At India’s HCL Technologies, workers get to grade the boss, and everybody can see the ratings. Read the full story over on business week.
Instead of asking why should you open up performance management for everyone to see, I’d suggest you ask, “why not?” What is the point of having an elaborate recording keeping system if it is kept looked away? Imagine how much more seriously managers would take 360 degree feedback if it was open for the whole company to see?
Do you know of other companies doing this?
Nayar, the CEO had this to say.
“I believe this whole concept [of making management more accountable to workers] is going to get accepted as a way of life … Talent is only becoming scarcer and scarcer.”
Cluetrain meets HR. Cool. This fits in rather nicely with what James wrote a couple of weeks ago.

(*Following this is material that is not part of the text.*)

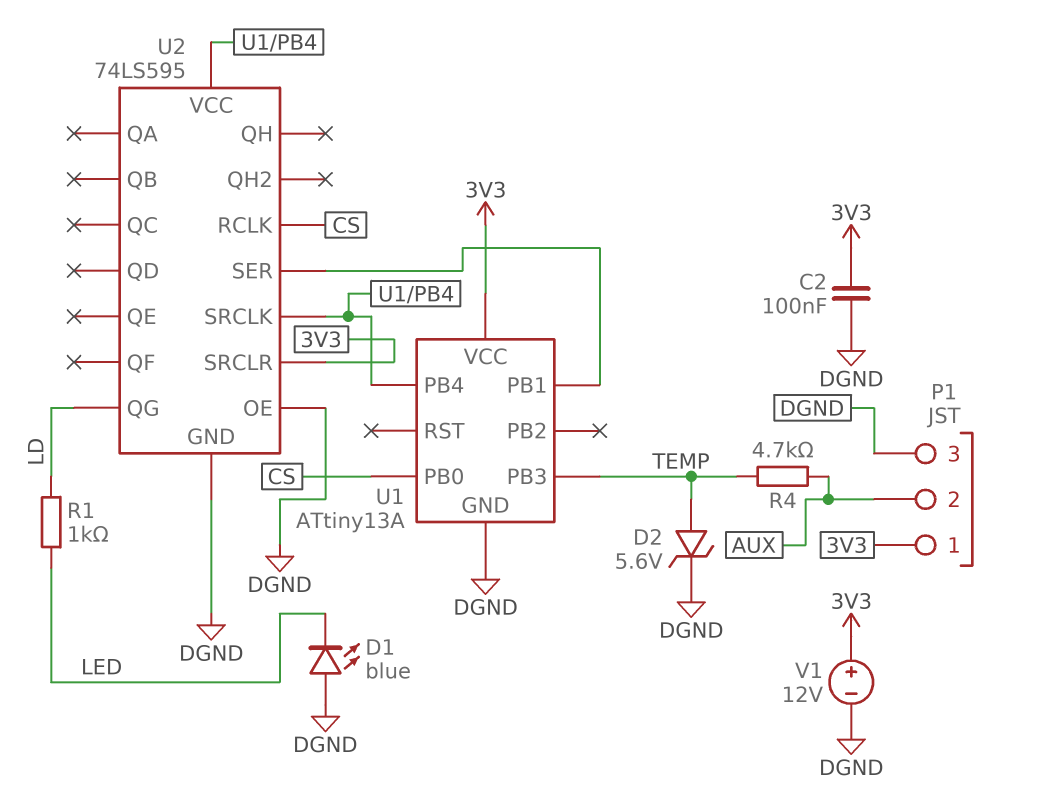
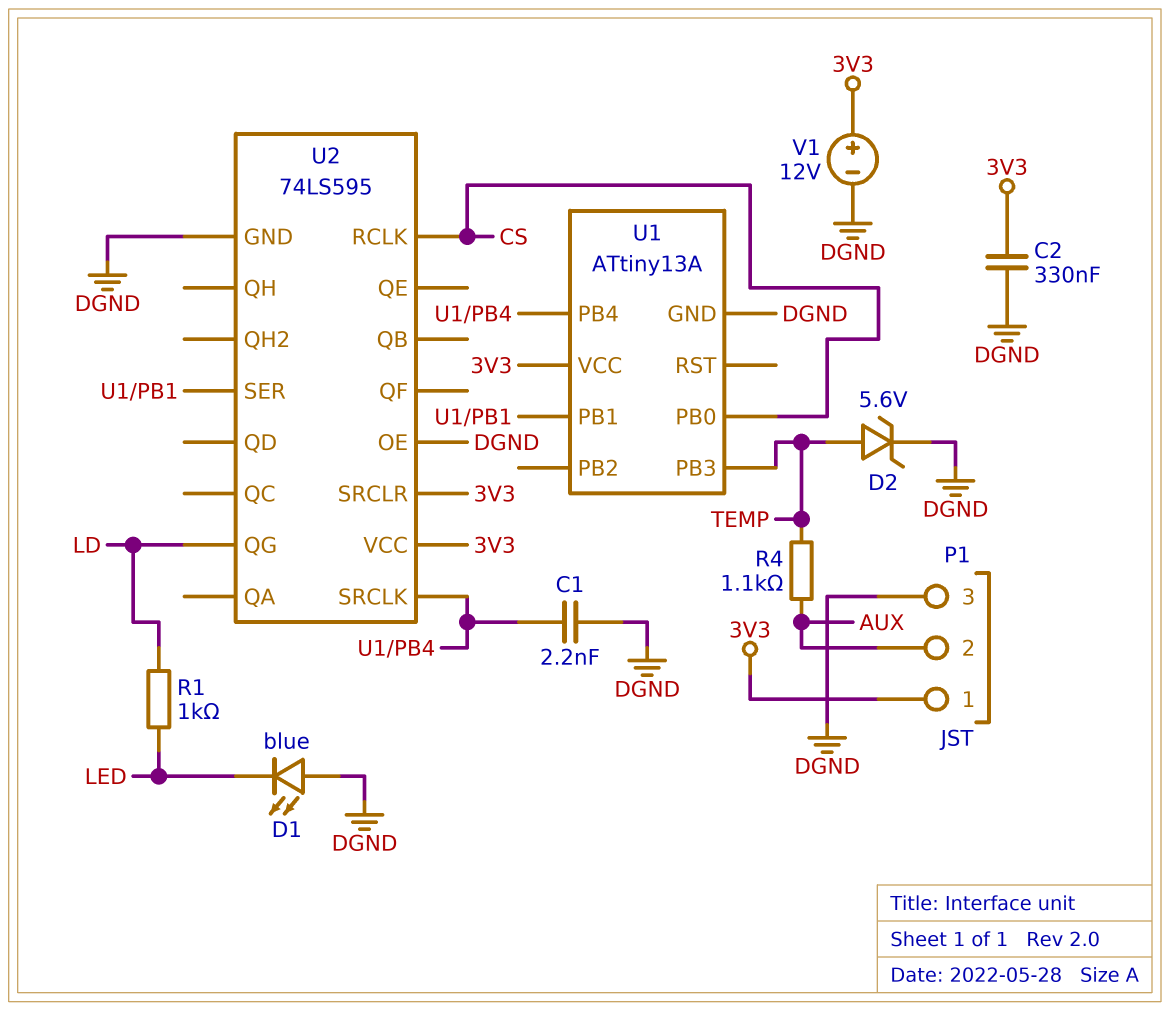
C1: none -> 2.2nF (DGND, U1/PB4)
C2: 100nF (3V3, DGND) -> 330nF (3V3, DGND)
R4: 4.7k (AUX, TEMP) -> 1.1k (AUX, TEMP)
U2 pin VCC: U1/PB4 -> 3V3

Most people, I suspect particularly the generation that went to college in the last ten years or so, will want to work for employers that trust them, not those that try and control them. They will also want to work at places that allow them to use the tools they know make them productive. Forget ROI studies- this generation doesn’t need, expect or want someone else to tell them whether web services might make them more productive. It would be like saying no you can’t use a pen- you have to use this chalk and slate. Forget the phone we have this cool pigeon service…
Web 2.0, Enterprise 2.0 and so on are not matters for IT professionals to decide, really. They are questions for managing directors and human resources professionals. If you want to hire top talent you need to trust people and help them become even more effective. Shutting things down won’t cut it. Is training required alongside the trust? Absolutely. Does your corporation need clear policies about acceptable behaviour, online and off? Obviously.
HR departments today are faced with a simple choice. Are they for or against openness and trust? Every other policy decision is just details.